Redo log sync time vs redo size

It’s been tough to find time to do actual performance research of late, but I have managed to get a test system prepared that will allow me to determine if Solid State disks offer some performance advantage over spinning disks when the redo entries are very large.   This is to test the theory that the results I’ve published in the past (here and here for instance) actually apply only when the redo entries are relatively small.  For small sequential writes to SSD, each successive write will invoke an erase of a complete NAND page, whereas in a larger sequential write  this will not occur since each write will hit different pages.
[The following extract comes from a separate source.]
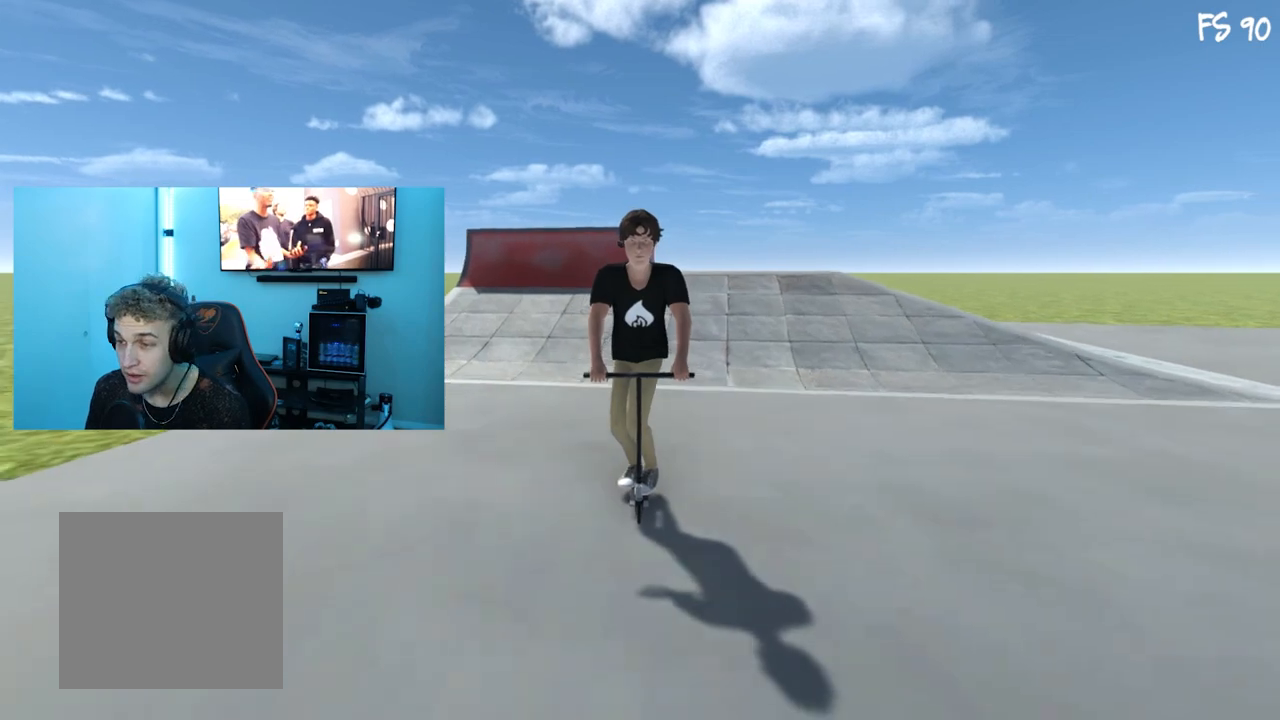
{"buttons": [], "left_stick": "center", "right_stick": "center", "events": []}
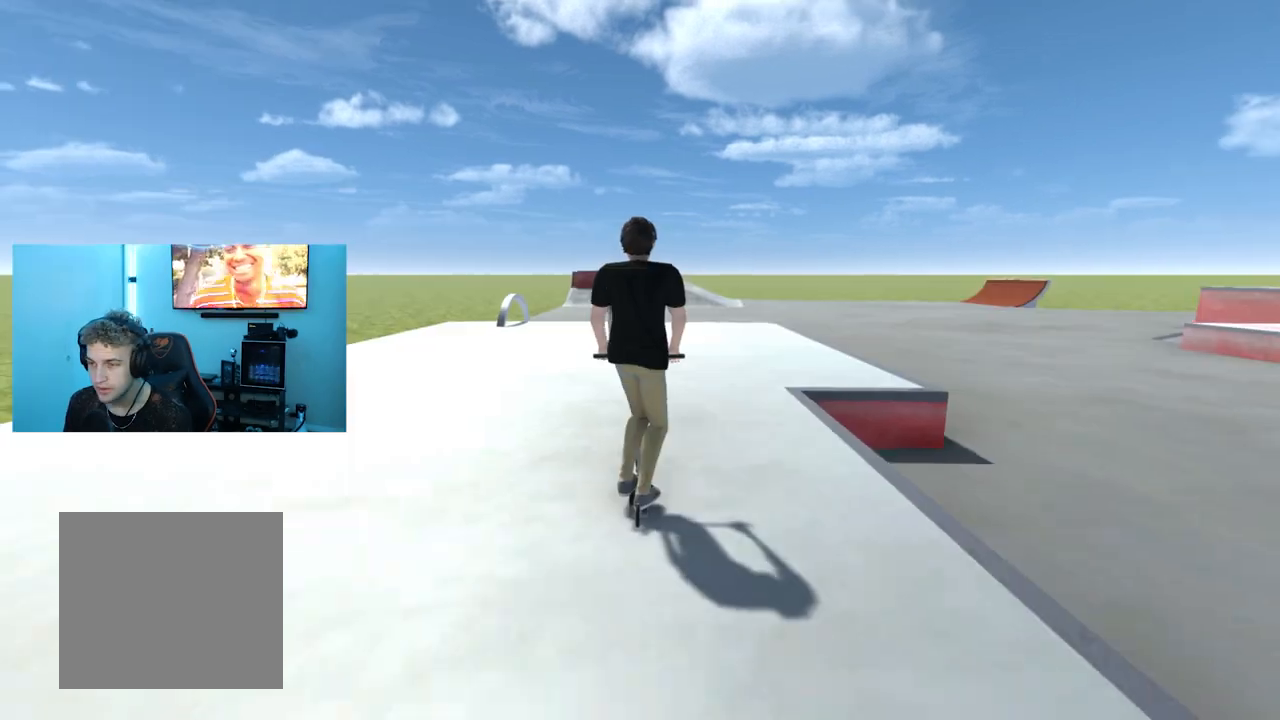
{"buttons": [], "left_stick": "left", "right_stick": "center", "events": [[184, "left_stick", "left"], [284, "left_stick", "center"], [467, "left_stick", "left"]]}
I’m still setting up the test environment to look at this, but first I thought it would be worth showing this pretty picture:

16-09-2013 9-08-26 PM redo sync2

This chart shows how redo log sync time (eg, time taken to COMMIT) varies with the amount of redo information written since the last COMMIT.  There is a slight overall upwards trend, but the really noticeable trend is the “sawtooth” effect, which I’ve highlighted below:

image

Can you guess what causes this?  

I think it’s pretty clear that we are seeing the effect of redo buffer flushing.  Remember, when you write redo entries, they are written to the redo buffer (or sometimes a strand).  Oracle flushes the buffer when you commit, but also flushes it when it is 1/3rd full, after 3 seconds (I think from memory) or after 1MB of redo entries.   Given that, we can see what happens when we commit:

  • If there has been no redo log flush since we started writing, we have to wait while LGWR writes all the entries to disk
  • If a redo log flush occurs after we have written our entries but before we COMMIT, then we have to write virtually nothing (but a COMMIT marker I suppose)
  • Between the two scenarios, we may have to write some of our redo log entries.  However, we should never have to write more than about 1MB

In the chart above we can clearly see the redo log flushes occurring at 1MB intervals.  If we write less than 1MB we generally have to write it all, above 1MB we only have to write a portion of the redo entry.     Note that on this system, I was pretty much the only session doing significant activity, so the pattern is very clear.  On a busy system the effect would be randomized by others causing flushes to occur.

Hopefully I’ll soon be able to compare HDD and SSD performance to see if there are any significant differneces to these trends – the above data was generated by redo on SSD.